Yes, China Also Conducts Cybercrime and Disinformation Campaigns
Another interesting recent development in Chinese APTs is the emergence of groups that conduct both espionage and financially motivated campaigns.
“APT41, for instance, conducts both espionage and financially motivated campaigns,” Reed said.
Joyce added that China likely hosts some access brokers that work with APT groups and cybercriminals.
Additionally, although the China-backed financially motivated malicious campaigns are not as blatant as North Korean ones, money is not a foreign motive to some of them.
“We have seen them conduct espionage targeting organizations that are involved with, or could impact, the Belt & Road Initiative (BRI),” Joyce said.
Similarly, they use misinformation campaigns to protect market share and get a decision advantage around the BRI.
For instance, Mandiant has tracked Dragon Bridge, a threat actor the company has not attributed to China but that is aligned with Chinese interests.

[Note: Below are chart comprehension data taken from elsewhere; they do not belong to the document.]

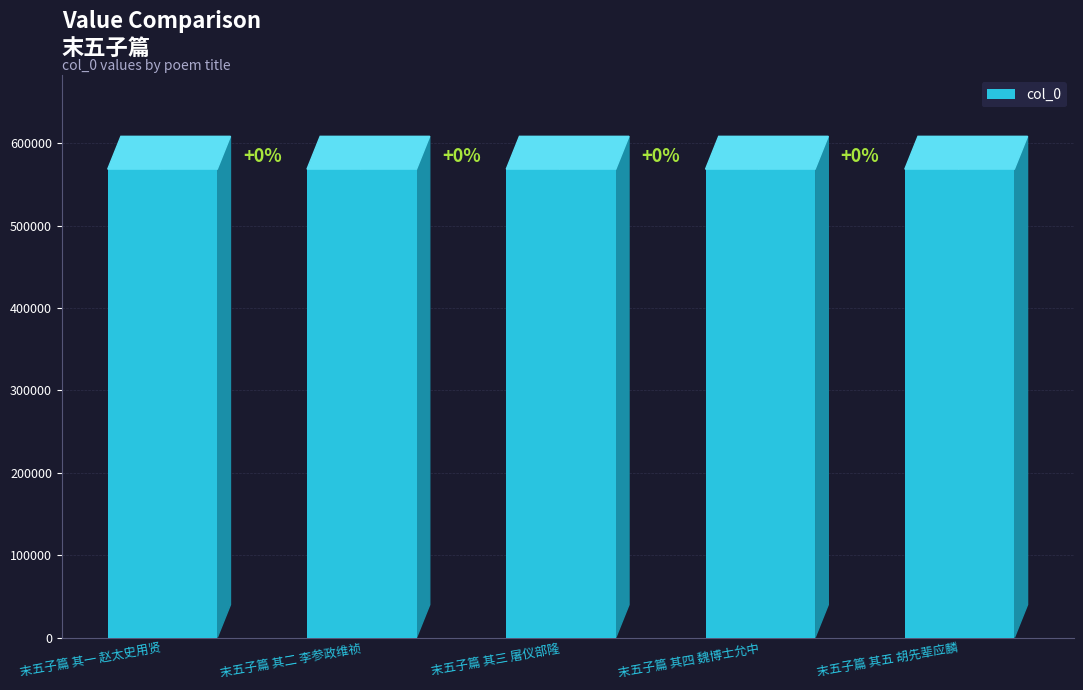

What is the difference between the values at 末五子篇 其一 赵太史用贤 and 末五子篇 其二 李参政维祯?

1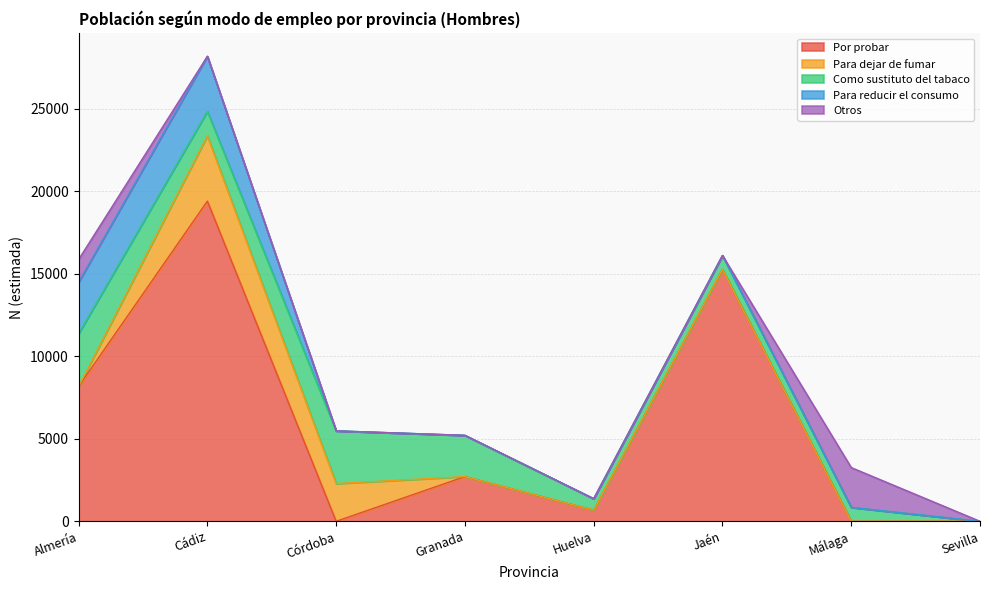

What is the highest value of the Como sustituto del tabaco series?

3194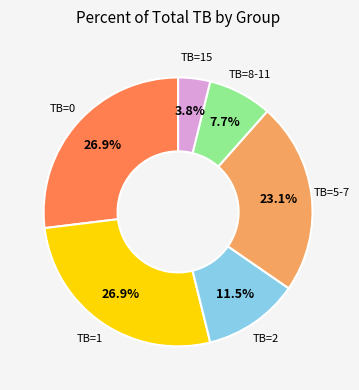

Is there any slice that represents more than half of the pie?

No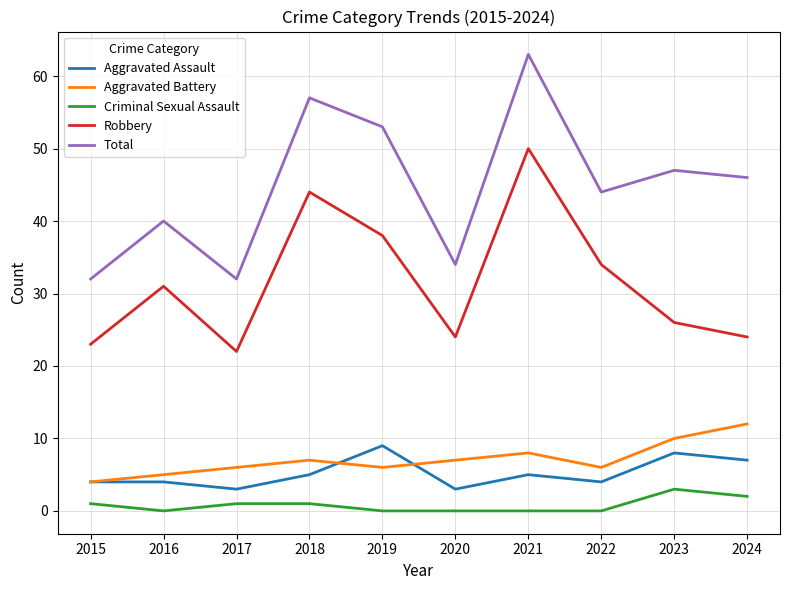

True or false: Criminal Sexual Assault has more than 0 interior local peaks.

True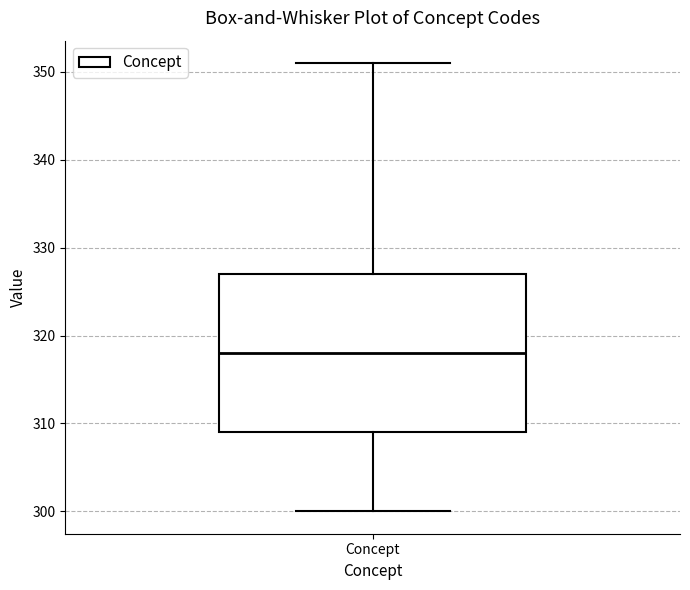

Read this box plot against the y-axis: the position of the median line, the range covered by the box, and the ends of both whiskers. The values are not printed on the chart, so give them approximately, as read against the axis.

median 318, box 309 to 327, whiskers 300 to 351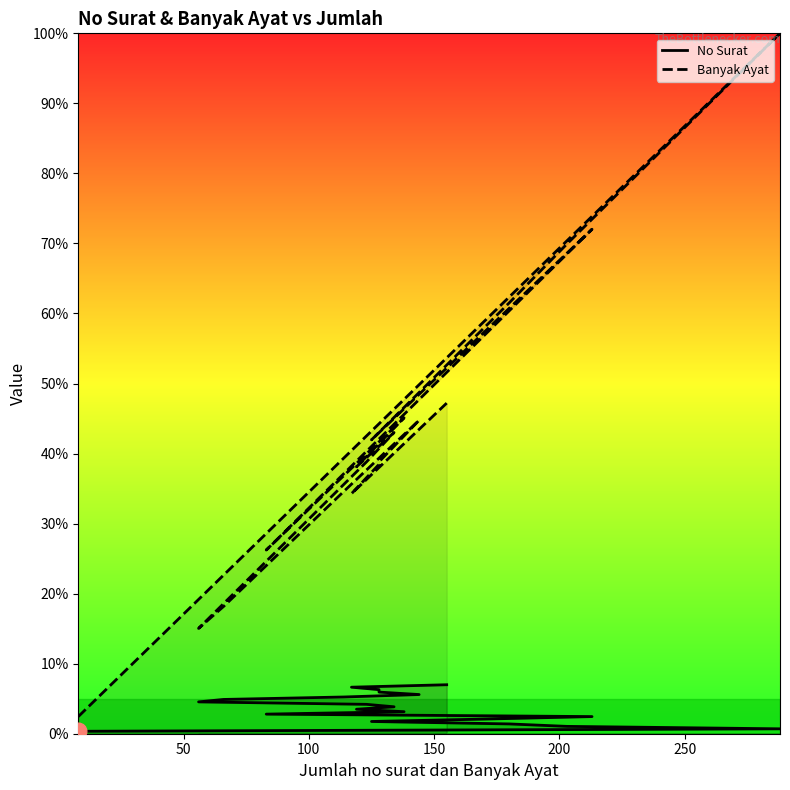

The value of No Surat at 100 is 1.0. True or false?

True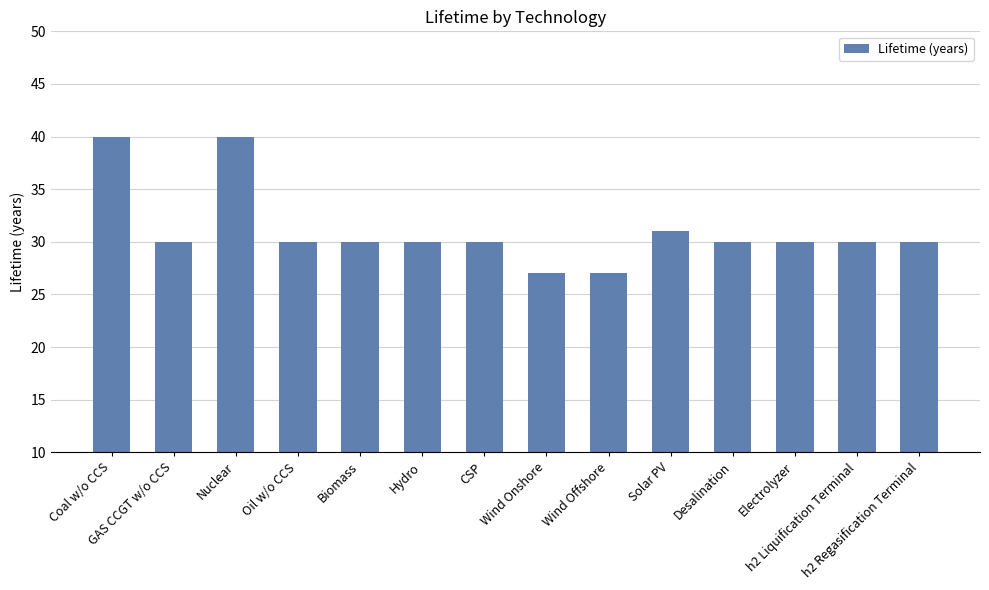

What is the value of the 8th bar from the left?

27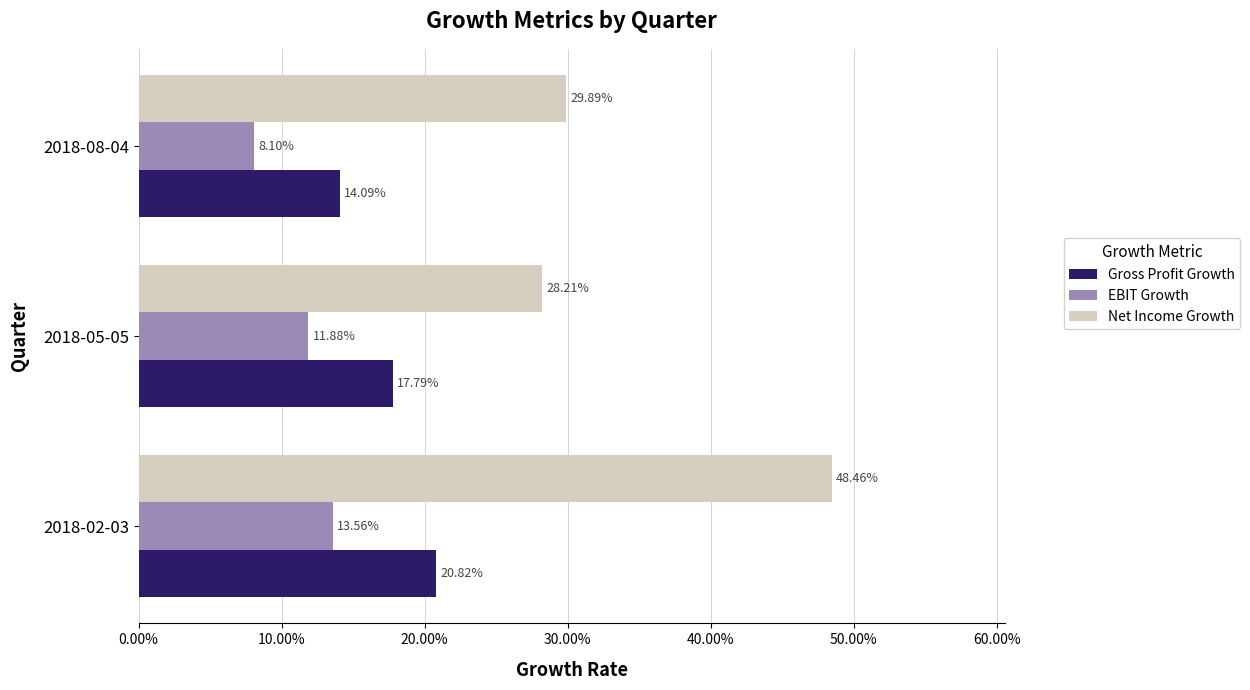

Reading left to right, transcribe all the data shown in this chart.

Gross Profit Growth: 0.2	0.2	0.1
EBIT Growth: 0.1	0.1	0.1
Net Income Growth: 0.5	0.3	0.3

Dragon Bridge has impersonated social media accounts of fake citizens living near a Texas rare earth processing factory.
Speaking to Infosecurity, Candice Frost, a former officer at the Cyber Command’s Joint Intelligence Operations Center (JIOC) and an adjunct professor at Georgetown University, said that Meta shut down 7700 fake Facebook accounts and 950 fake Facebook pages that were linked to Chinese disinformation campaigns in August 2023 alone. “Meta warned that the numbers are continuing to grow,” said Frost.
However, this threat could potentially become harder to detect since China is increasingly leveraging emerging technologies like generative AI to deploy such campaigns.
According to Wray, the country “is poised to use the fruits of their widespread hacking to power, with AI, even more powerful hacking efforts.”
Candice Frost plans to launch a research paper on Russian and Chinese threat actors’ use of AI and deepfakes in their cyber offensive toolset within the next few months.